What is expected:
Retype the lines from the very start of the items through the line containing "Dinner (I Make It Over and Over!)", including both the first and last lines.

Records:
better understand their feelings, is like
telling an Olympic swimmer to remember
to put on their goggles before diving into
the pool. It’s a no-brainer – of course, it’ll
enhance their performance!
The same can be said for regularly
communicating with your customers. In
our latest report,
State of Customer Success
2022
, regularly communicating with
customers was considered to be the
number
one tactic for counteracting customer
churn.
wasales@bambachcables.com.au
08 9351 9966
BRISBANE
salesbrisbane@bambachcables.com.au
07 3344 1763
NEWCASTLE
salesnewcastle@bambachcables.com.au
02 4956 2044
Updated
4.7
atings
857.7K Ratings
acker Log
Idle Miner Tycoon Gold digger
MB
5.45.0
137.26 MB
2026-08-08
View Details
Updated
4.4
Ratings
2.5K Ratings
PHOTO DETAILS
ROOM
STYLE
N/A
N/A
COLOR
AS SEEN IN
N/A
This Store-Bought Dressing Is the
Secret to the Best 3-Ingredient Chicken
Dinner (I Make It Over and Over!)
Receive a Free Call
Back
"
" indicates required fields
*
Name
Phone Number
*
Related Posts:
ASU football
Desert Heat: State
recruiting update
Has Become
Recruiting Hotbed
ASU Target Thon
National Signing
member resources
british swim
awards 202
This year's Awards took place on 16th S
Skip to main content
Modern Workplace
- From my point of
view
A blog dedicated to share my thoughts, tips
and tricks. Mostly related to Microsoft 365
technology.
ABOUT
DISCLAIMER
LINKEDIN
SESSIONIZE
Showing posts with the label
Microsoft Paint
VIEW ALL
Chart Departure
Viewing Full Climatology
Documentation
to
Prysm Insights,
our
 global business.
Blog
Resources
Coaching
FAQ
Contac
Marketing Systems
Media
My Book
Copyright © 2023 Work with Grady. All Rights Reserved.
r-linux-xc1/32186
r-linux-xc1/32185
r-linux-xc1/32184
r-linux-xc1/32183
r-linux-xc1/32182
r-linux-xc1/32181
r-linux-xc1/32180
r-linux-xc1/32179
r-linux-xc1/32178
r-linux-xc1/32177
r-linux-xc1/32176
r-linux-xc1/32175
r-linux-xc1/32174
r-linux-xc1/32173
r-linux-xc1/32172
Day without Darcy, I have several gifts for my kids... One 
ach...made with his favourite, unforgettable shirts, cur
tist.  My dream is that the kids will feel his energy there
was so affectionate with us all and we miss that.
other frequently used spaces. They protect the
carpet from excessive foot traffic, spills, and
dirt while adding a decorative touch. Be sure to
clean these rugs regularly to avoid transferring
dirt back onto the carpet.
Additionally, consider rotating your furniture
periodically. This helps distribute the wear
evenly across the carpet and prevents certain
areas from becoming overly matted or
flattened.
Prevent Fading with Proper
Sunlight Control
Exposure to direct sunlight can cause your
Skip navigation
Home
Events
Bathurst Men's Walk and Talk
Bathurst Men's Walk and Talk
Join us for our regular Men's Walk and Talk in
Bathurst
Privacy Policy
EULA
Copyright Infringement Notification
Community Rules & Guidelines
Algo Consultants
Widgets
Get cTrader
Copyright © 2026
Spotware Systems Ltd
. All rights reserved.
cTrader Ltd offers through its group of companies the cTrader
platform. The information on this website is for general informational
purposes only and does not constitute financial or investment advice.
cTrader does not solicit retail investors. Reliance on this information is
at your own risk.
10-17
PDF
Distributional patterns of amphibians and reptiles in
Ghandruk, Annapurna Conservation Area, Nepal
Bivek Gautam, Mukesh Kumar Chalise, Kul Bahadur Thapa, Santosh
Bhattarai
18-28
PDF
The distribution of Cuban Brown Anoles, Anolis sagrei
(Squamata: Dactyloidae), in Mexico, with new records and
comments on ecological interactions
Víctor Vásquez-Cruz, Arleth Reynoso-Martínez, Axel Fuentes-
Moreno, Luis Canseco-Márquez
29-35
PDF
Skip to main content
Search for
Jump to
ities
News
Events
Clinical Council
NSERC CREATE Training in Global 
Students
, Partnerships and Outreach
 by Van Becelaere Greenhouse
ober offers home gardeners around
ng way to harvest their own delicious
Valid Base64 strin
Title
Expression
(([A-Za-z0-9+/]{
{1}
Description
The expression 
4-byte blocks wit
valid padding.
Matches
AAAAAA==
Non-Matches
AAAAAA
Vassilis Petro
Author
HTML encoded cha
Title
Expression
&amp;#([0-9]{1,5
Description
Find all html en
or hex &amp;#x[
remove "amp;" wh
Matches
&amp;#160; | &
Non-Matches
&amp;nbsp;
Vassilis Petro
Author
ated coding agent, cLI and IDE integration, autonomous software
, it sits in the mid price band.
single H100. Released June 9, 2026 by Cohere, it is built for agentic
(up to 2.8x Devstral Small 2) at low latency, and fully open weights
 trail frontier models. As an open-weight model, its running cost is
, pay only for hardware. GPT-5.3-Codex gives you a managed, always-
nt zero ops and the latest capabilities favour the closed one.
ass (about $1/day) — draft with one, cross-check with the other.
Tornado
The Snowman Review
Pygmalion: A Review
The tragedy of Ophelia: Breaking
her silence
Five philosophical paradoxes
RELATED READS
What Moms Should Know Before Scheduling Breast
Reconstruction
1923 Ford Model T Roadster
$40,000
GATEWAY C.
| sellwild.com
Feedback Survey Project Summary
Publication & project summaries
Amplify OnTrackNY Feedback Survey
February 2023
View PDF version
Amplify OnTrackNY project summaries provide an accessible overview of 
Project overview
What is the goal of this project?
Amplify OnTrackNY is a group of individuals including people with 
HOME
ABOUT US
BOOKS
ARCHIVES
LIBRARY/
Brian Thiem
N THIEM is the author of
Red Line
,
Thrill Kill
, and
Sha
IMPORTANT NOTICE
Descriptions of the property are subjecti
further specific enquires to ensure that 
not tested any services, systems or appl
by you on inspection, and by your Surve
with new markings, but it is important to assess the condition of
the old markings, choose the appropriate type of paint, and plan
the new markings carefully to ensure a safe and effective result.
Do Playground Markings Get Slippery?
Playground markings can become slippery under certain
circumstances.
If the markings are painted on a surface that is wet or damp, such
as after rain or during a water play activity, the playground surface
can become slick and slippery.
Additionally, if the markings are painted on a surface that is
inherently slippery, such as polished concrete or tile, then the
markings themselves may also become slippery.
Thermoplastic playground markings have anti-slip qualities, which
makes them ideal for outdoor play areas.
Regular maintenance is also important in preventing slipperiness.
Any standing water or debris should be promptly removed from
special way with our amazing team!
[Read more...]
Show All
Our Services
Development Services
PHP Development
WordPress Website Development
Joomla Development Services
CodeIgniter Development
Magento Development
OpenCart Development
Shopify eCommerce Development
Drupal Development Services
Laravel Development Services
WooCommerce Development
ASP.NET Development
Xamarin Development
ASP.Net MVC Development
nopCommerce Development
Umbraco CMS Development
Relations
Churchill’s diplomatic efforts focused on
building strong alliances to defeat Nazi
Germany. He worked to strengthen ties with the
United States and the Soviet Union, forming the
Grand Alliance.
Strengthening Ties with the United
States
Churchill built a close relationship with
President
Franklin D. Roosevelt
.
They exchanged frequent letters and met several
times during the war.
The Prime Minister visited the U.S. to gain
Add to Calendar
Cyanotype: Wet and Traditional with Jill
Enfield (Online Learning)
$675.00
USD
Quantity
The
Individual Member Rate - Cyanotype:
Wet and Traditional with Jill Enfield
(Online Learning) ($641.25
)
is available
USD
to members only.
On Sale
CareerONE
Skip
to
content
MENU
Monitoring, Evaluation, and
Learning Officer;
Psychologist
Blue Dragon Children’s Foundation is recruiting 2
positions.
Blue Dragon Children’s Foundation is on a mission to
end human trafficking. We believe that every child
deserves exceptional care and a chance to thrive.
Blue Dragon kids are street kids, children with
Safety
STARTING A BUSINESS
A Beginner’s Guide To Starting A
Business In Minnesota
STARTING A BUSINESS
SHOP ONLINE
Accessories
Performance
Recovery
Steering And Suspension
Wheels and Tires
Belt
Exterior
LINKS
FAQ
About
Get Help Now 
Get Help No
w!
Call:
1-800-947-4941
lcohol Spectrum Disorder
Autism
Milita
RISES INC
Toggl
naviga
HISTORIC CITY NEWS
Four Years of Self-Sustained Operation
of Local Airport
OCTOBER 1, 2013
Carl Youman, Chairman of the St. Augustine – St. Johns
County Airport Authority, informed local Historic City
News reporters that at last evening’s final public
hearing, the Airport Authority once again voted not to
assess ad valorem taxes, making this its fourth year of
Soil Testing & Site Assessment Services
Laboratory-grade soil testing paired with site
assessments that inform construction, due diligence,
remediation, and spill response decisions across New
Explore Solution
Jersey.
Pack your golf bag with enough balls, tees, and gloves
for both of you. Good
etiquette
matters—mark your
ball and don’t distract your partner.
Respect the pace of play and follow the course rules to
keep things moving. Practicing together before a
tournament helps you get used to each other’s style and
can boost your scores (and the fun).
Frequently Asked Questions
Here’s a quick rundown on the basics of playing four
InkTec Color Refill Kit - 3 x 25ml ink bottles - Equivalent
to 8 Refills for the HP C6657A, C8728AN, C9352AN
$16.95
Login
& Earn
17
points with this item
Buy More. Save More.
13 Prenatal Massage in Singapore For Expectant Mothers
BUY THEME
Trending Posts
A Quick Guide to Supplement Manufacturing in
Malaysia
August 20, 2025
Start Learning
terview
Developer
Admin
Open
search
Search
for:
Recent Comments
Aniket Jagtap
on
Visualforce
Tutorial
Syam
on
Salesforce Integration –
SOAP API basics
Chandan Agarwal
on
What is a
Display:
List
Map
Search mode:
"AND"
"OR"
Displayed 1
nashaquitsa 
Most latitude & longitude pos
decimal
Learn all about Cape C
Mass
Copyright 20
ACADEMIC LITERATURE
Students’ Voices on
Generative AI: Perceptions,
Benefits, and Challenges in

Exercise response:
better understand their feelings, is like
telling an Olympic swimmer to remember
to put on their goggles before diving into
the pool. It’s a no-brainer – of course, it’ll
enhance their performance!
The same can be said for regularly
communicating with your customers. In
our latest report,
State of Customer Success
2022
, regularly communicating with
customers was considered to be the
number
one tactic for counteracting customer
churn.
wasales@bambachcables.com.au
08 9351 9966
BRISBANE
salesbrisbane@bambachcables.com.au
07 3344 1763
NEWCASTLE
salesnewcastle@bambachcables.com.au
02 4956 2044
Updated
4.7
atings
857.7K Ratings
acker Log
Idle Miner Tycoon Gold digger
MB
5.45.0
137.26 MB
2026-08-08
View Details
Updated
4.4
Ratings
2.5K Ratings
PHOTO DETAILS
ROOM
STYLE
N/A
N/A
COLOR
AS SEEN IN
N/A
This Store-Bought Dressing Is the
Secret to the Best 3-Ingredient Chicken
Dinner (I Make It Over and Over!)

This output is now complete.